__Recorded information__.
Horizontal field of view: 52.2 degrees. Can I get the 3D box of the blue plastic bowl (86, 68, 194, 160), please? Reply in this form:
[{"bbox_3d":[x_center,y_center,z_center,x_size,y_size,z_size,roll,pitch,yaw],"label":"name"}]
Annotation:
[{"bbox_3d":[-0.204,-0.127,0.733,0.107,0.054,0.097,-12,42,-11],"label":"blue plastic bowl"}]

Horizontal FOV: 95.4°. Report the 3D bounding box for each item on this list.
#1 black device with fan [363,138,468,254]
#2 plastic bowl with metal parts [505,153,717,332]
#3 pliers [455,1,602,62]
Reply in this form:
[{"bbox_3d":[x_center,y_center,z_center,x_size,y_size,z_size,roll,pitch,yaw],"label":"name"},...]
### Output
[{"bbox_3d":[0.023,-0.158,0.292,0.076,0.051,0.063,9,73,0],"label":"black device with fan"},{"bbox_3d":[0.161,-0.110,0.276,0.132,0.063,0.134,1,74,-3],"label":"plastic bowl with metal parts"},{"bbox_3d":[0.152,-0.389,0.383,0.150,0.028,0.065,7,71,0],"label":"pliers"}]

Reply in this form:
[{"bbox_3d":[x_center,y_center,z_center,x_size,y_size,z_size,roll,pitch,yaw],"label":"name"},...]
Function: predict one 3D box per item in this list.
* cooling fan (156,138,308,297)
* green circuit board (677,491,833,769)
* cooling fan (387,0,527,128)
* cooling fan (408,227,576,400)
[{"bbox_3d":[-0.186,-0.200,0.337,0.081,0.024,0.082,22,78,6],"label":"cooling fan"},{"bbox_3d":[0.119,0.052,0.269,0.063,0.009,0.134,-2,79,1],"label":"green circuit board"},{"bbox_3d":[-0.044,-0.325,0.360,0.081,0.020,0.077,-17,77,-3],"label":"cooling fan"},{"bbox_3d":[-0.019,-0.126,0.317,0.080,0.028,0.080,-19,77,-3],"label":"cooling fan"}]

__Exercise instructions__. Find the word "list" in the entries above and gather every line that holds it.

__Answer section__.
Horizontal FOV: 95.4°. Report the 3D bounding box for each item on this list.
Function: predict one 3D box per item in this list.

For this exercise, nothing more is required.